**THE TASK:** Copy out the lines below that hold the word "versions".

**RECORDS FOR THE EXERCISE:**

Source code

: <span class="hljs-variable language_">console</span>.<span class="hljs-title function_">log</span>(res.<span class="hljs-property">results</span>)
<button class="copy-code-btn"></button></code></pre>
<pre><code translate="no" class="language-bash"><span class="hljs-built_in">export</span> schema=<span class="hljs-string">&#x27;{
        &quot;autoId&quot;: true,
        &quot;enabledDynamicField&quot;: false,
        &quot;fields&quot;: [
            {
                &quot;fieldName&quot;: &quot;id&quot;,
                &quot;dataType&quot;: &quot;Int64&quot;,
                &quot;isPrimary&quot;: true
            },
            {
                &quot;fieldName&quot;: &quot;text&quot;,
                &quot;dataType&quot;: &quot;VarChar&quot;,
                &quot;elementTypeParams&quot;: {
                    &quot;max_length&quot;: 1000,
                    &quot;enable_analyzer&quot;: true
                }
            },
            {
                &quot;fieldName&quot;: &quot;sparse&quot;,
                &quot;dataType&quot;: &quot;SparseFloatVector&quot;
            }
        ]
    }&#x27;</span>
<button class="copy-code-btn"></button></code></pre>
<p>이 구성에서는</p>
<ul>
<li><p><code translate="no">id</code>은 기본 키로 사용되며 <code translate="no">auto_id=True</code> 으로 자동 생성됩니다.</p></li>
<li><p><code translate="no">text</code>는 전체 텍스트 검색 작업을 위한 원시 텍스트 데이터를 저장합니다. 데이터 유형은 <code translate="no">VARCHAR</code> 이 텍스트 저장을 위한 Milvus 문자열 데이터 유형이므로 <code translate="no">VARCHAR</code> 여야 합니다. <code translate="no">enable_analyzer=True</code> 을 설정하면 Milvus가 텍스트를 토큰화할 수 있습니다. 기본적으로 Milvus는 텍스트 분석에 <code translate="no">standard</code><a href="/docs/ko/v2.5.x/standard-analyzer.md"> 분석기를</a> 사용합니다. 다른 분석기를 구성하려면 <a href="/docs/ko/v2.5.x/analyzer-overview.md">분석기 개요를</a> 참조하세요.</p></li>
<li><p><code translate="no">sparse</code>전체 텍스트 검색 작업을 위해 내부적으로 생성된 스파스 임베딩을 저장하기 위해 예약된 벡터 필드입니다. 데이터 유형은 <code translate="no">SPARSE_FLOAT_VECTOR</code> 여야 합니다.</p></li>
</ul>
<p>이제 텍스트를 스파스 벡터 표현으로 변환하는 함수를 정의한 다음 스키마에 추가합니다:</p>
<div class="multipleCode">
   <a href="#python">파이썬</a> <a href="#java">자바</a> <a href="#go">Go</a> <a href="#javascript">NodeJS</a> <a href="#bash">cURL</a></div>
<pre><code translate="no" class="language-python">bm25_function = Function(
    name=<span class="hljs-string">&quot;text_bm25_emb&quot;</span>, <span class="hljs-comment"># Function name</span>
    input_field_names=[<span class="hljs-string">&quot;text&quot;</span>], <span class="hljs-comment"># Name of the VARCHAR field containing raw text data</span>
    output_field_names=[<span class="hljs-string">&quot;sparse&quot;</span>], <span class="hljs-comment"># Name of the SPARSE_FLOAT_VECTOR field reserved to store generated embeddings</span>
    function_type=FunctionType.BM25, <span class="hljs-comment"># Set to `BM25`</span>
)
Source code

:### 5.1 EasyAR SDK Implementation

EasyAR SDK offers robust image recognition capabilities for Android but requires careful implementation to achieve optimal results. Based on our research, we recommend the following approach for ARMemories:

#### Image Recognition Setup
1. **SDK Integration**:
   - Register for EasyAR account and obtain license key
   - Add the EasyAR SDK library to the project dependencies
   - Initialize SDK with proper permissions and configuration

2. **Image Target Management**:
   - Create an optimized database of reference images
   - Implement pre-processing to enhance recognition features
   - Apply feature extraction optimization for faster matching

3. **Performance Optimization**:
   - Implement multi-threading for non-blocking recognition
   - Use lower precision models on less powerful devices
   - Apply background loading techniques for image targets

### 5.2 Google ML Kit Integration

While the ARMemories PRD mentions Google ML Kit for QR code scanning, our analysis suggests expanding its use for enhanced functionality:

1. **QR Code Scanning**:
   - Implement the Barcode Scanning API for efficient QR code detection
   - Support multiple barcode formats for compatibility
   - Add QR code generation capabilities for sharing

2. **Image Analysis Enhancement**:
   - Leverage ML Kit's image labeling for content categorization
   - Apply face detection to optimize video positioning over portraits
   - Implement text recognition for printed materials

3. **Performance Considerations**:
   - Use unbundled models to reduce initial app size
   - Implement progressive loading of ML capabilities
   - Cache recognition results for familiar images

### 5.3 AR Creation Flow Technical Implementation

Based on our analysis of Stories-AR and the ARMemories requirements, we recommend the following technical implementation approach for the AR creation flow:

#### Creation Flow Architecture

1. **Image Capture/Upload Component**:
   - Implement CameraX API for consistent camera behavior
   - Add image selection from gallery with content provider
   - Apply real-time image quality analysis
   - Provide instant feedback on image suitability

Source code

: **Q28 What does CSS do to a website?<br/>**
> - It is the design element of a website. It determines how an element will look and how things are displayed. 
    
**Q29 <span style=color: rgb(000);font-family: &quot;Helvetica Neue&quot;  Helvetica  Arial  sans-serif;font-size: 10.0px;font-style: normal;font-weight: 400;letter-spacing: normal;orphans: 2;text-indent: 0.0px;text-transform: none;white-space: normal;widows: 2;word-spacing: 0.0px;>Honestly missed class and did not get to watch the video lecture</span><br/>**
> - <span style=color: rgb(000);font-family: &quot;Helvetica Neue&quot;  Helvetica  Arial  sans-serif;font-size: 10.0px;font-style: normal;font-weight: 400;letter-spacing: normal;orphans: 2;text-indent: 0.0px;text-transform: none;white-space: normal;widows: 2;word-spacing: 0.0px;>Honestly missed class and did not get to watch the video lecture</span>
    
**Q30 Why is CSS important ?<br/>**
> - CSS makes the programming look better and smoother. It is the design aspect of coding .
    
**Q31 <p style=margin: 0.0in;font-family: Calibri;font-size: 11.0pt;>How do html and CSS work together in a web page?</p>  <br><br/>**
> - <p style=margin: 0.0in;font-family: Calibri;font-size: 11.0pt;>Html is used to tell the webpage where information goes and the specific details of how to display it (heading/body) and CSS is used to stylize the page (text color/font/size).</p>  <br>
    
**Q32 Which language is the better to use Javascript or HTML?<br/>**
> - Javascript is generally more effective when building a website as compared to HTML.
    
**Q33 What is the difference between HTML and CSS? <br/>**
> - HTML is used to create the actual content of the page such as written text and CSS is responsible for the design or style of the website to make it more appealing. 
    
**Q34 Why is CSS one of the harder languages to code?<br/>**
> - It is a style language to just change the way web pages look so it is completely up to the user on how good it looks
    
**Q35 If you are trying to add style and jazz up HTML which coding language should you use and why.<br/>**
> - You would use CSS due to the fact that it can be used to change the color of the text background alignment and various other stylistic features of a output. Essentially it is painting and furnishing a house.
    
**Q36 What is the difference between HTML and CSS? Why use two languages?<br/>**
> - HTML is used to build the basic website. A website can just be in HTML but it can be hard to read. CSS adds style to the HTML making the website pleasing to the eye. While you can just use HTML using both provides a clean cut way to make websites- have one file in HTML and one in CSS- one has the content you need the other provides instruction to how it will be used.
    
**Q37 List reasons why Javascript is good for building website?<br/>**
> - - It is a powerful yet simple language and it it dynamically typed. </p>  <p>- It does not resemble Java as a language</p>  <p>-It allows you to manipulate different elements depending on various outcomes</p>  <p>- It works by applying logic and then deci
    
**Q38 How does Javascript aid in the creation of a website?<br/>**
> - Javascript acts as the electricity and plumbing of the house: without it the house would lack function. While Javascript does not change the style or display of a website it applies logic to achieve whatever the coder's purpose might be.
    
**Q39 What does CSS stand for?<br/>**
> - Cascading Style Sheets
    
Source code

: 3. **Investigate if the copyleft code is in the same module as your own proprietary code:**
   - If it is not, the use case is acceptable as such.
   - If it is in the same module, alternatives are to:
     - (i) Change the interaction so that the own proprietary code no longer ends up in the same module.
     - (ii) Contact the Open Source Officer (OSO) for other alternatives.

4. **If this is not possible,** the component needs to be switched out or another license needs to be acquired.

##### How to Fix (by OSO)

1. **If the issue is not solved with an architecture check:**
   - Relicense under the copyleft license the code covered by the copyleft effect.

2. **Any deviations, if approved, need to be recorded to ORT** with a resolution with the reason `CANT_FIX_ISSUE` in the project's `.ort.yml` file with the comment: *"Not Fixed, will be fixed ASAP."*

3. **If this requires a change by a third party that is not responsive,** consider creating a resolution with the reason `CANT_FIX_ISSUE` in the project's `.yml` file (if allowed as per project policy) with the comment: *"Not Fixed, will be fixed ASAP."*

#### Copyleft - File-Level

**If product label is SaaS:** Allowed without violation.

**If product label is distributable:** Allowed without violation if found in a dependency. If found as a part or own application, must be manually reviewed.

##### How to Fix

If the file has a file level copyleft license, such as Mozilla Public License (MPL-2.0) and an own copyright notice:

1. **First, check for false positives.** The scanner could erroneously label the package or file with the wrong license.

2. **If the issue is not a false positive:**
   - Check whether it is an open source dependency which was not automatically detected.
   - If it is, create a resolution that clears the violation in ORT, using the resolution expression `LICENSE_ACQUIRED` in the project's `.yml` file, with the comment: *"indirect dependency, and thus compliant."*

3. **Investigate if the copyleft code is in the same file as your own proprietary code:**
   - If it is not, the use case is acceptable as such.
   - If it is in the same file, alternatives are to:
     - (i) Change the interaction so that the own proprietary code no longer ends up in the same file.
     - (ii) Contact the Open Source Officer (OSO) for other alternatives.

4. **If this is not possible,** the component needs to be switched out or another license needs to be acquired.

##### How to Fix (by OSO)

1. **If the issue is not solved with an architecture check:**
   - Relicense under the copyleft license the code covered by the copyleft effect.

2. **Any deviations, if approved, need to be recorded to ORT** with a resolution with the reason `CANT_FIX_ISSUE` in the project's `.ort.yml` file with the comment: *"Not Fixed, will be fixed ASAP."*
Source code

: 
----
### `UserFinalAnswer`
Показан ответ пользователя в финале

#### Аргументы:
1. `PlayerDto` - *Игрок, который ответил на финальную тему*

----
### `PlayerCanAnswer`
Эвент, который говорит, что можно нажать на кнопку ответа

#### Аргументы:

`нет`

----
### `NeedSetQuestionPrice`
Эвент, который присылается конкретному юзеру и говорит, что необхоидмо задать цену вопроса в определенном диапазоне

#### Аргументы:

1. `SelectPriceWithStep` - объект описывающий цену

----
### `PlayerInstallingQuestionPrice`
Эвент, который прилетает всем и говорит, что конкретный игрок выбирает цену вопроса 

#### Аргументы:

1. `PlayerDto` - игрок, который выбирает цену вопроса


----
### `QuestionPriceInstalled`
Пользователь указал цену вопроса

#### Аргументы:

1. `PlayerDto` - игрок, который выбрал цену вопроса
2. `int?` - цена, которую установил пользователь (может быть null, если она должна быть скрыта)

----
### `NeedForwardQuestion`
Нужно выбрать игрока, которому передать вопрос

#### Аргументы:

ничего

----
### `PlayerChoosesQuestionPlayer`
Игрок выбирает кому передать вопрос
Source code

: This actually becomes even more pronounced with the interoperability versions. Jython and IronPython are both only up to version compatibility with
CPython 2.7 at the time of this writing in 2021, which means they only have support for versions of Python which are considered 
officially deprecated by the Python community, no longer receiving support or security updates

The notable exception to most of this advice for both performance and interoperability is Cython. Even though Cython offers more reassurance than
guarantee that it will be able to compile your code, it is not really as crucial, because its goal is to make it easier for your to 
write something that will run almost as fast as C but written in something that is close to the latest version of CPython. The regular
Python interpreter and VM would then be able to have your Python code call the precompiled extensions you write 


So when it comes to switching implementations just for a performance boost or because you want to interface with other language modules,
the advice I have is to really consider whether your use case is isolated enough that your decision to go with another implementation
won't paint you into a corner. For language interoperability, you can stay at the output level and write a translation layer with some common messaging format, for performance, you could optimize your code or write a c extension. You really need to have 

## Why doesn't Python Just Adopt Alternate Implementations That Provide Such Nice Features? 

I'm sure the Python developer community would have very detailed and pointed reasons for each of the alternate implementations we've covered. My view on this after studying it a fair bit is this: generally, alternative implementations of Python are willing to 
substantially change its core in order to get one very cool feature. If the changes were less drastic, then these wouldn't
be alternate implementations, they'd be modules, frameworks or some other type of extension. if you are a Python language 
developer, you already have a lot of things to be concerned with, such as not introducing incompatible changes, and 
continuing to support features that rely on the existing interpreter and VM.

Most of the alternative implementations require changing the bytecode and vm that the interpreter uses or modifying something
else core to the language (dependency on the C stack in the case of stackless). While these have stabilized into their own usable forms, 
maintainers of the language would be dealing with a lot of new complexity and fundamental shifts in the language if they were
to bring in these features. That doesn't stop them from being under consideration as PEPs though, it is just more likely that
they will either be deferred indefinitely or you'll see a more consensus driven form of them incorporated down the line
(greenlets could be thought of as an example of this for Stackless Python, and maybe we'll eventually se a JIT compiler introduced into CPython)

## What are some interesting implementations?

**EXERCISE OUTPUT:**
: This actually becomes even more pronounced with the interoperability versions. Jython and IronPython are both only up to version compatibility with
CPython 2.7 at the time of this writing in 2021, which means they only have support for versions of Python which are considered 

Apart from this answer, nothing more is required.